■ Document text:
══════════════════════════════
Up to 2% evaporates each year which they call The Angel's Share.  Looks like Henry's Angel has been sampling this bottle.

At the end of the tour was a room with about 3,400 bottles from the donated private collection of Brazilian whisky lover Claive Vidiz.  I tried taking some pictures but none could capture the bottle packed room's impressiveness.

His oldest bottles.

The (early) History of Scotch Whisky.

Did you know what inspired Robert Louis Stevenson's The Strange Case of Dr. Jekyll and Mr. Hyde?
  Read the picture and find out.  We poked our head in but decided not to eat since it was more pub than cafe and the fam are not big fans of pub grub.  The pub "ambiance" also wafted outside the door which didn't help.  For those that didn't read my Devon/Cornwall post, pub ambiance is more plainly known as the odour of stale beer, body heat, and body odour combined in an enclosed space.  Add sub-par food, bitter taste bud numbing beer and the experience is complete!

One of neat features of the city was these streets that flowed five stories below other streets.  I think they are on a gradual decline as you drive away from the city centre but I wasn't there long enough to get my bearings so don't quote me.

Kevin Coleman pic - Speaking of bitter taste bud numbing beer I tried a local brew.  Plus it was warm.  Mmmmmm.

Dana Johnson pic - but the food was five star!  Maybe the best Italian I've ever had.  Left - spaghetti carbonara in a butter sauce, bottom - spaghetti carbonara with mushrooms and ham, right - spinach tortellini in a tomato sauce, top - cheese ravioli in a creamy tomato sauce.

Dana Johnson double - gellato.  Very good but not as good as main meal.

Dana Johnson natural hat trick - fudge brownie cake on left, sticky toffee pudding on right.  The main meal tasted so good we figured the desserts have got to be good also. 

After eating we hung around the Fringe Festival again to finish the day (chronologically Kalle's portrait pic should be here) then called it a night.  My grab bag itinerary was a success with Kalle - she called it one of my best planned days yet.  Yay!  We finished off the day by watching part of the Olympics closing ceremony which I understood as much as the opening ceremony so I guess it is a cultural thing?  Still don't understand the buffoonish Batman exploding doors reference.  I bring it up because we watched the torch touch down on English soil when we were in Amsterdam, the opening ceremony when we were in Plymouth, and the closing ceremony when we were in Edinburgh.  I guess we have been doing a lot of travel after all. 

This may not be the best place but is there a good place to mention haggis?  We like trying local traditional foods but we all drew the line with haggis.  From Wiki - Haggis is a savoury pudding containing sheep's pluck (heart, liver and lungs); minced with onion, oatmeal, suet, spices, and salt, mixed with stock, and traditionally encased in the animal's stomach and simmered for approximately three hours.  I have heard from other ex-pats that it is good but we all passed.  Eating heart and lungs is just to much for me.

Day 3 - We drove north to Stirling Castle (link) in the city of Stirling.  A few interesting facts from the website - Mary Queen of Scots was crowned here when she was nine months old (I guess the Scots like baby rulers), 1107 AD is the first documented reference to Stirling Castle, and the world's oldest football was found here.  It was made from a pig's bladder and leather skin and dates to about 1540.  A lot of history but again it is smaller and more plain than the other castles we have visited.
══════════════════════════════
■ Dataset content:
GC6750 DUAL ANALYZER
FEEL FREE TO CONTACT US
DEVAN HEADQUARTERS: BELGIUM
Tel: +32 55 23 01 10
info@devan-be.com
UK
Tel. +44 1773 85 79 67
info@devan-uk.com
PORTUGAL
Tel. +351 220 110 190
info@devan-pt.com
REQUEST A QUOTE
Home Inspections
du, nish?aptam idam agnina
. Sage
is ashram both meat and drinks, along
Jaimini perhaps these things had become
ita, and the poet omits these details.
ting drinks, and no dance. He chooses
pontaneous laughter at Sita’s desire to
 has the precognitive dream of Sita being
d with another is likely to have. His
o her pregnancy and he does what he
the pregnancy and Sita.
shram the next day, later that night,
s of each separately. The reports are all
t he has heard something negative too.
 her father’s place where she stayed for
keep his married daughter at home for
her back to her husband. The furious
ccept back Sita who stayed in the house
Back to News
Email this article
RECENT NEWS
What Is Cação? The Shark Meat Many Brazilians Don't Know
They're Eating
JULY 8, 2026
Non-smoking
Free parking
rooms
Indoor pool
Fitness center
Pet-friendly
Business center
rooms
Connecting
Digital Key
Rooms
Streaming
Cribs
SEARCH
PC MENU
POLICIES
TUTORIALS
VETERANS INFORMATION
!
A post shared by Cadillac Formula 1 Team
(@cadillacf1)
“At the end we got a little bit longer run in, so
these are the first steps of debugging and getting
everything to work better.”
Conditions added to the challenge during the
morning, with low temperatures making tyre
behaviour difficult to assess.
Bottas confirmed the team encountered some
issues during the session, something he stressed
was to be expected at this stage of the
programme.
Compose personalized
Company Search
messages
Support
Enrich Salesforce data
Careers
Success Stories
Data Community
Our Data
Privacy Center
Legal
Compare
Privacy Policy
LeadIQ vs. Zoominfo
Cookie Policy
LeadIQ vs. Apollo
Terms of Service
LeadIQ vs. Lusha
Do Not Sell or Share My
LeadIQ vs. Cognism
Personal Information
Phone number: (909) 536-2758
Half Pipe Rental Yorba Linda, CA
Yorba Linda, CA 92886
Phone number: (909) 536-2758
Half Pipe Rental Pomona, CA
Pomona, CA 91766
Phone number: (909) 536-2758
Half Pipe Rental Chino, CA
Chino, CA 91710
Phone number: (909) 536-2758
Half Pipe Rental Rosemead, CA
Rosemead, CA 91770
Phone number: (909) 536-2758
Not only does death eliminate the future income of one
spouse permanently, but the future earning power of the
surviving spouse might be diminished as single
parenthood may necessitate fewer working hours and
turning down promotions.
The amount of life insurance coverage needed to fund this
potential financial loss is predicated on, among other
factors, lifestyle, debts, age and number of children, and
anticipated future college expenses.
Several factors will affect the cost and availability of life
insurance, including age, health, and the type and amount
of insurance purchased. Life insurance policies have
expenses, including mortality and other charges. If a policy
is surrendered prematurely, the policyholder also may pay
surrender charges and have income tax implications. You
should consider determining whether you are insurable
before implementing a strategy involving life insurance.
══════════════════════════════
■ Exercise tasks:
1. Answer these questions from the travel post:
(a) About how many bottles were in the room at the end of the whisky tour?
(b) For approximately how long is haggis traditionally simmered?
(c) What was the world's oldest football, found at Stirling Castle, made from?
2. Echo the stretch of the travel post from "Read the picture" through "was warm.  Mmmmmm.".
The rows have nothing to do with the travel post.

■ Results of the exercise:
1.
(a) About 3,400 bottles.
(b) Approximately three hours.
(c) A pig's bladder and leather skin.

2.
Read the picture and find out.  We poked our head in but decided not to eat since it was more pub than cafe and the fam are not big fans of pub grub.  The pub "ambiance" also wafted outside the door which didn't help.  For those that didn't read my Devon/Cornwall post, pub ambiance is more plainly known as the odour of stale beer, body heat, and body odour combined in an enclosed space.  Add sub-par food, bitter taste bud numbing beer and the experience is complete!

One of neat features of the city was these streets that flowed five stories below other streets.  I think they are on a gradual decline as you drive away from the city centre but I wasn't there long enough to get my bearings so don't quote me.

Kevin Coleman pic - Speaking of bitter taste bud numbing beer I tried a local brew.  Plus it was warm.  Mmmmmm.